M. Alexander Yakovlev, corapporteur du Comité pour l'examen du rapport d'Israël, a souligné que les médecins ne devraient pas participer aux interrogatoires et ils devraient même dénoncer les méthodes utilisées lors de ces interrogatoires car elles ne respectent pas leur code de déontologie. Par ailleurs, les allégations selon lesquelles les enquêteurs procédant aux interrogatoires se couvrent le visage et ne déclinent pas leur identité inquiètent le corapporteur car les personnes interrogées peuvent difficilement se plaindre du traitement qui leur a été infligé puisqu'ils ne peuvent identifier les enquêteurs. En outre, le fait que les documents mentionnant l'arrestation et le témoignage du suspect soient uniquement rédigés en hébreu va à l'encontre des droits du suspect dans le cas des Palestiniens car ils ne comprennent pas toujours le contenu du document qu'ils doivent signer. Il est donc indispensable que les documents concernant les suspects palestiniens soient rédigés en Arabe, a estimé le corapporteur.

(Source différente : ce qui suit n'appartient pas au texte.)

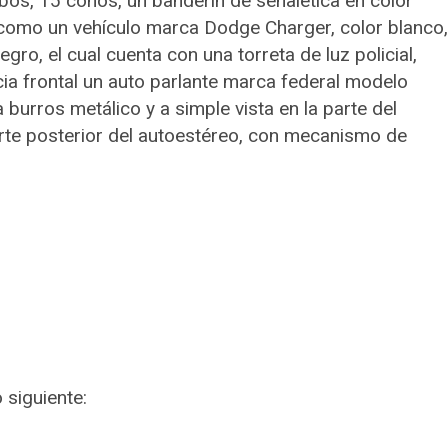
os, 15 conos, un banderín de señalética en color
í como un vehículo marca Dodge Charger, color blanco,
gro, el cual cuenta con una torreta de luz policial,
cia frontal un auto parlante marca federal modelo
burros metálico y a simple vista en la parte del
rte posterior del autoestéreo, con mecanismo de
 siguiente:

Par ailleurs, M. Yakovlev a souligné que les preuves obtenues sous la torture doivent être considérées comme non-recevables par les tribunaux. Il est également revenu sur le problème des destructions de maisons dans les territoires occupés et a cité le rapport d'une organisation non gouvernementale qui fait état de plus de 320 maisons détruites dans la bande de Gaza. Le corapporteur a estimé que ces pratiques sont une forme de traitement inhumain.

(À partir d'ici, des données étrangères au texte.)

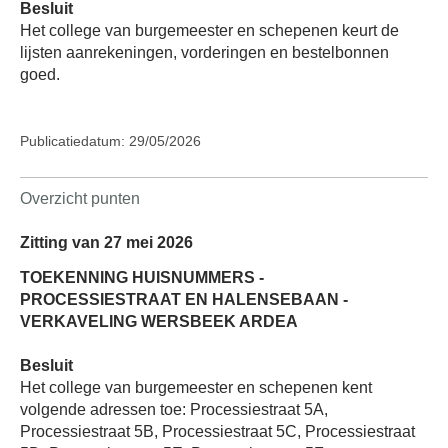
Besluit
Het college van burgemeester en schepenen keurt de
lijsten aanrekeningen, vorderingen en bestelbonnen
goed.
Publicatiedatum: 29/05/2026
Overzicht punten
Zitting van 27 mei 2026
TOEKENNING HUISNUMMERS -
PROCESSIESTRAAT EN HALENSEBAAN -
VERKAVELING WERSBEEK ARDEA
Besluit
Het college van burgemeester en schepenen kent
volgende adressen toe: Processiestraat 5A,
Processiestraat 5B, Processiestraat 5C, Processiestraat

Plusieurs experts ont également condamné les destructions de maisons. Par ailleurs, un expert a suggéré que les interrogatoires soient filmés afin de s'assurer qu'il n'a pas été fait usage de la torture. Un membre du Comité a souhaité savoir si les détenus avaient la possibilité de bénéficier de l'intervention du médecin de leur choix. Le bouclage des territoires a également attiré l'attention de certains experts, et notamment l'impossibilité qu'il entraîne pour les Palestiniens de se rendre dans un hôpital.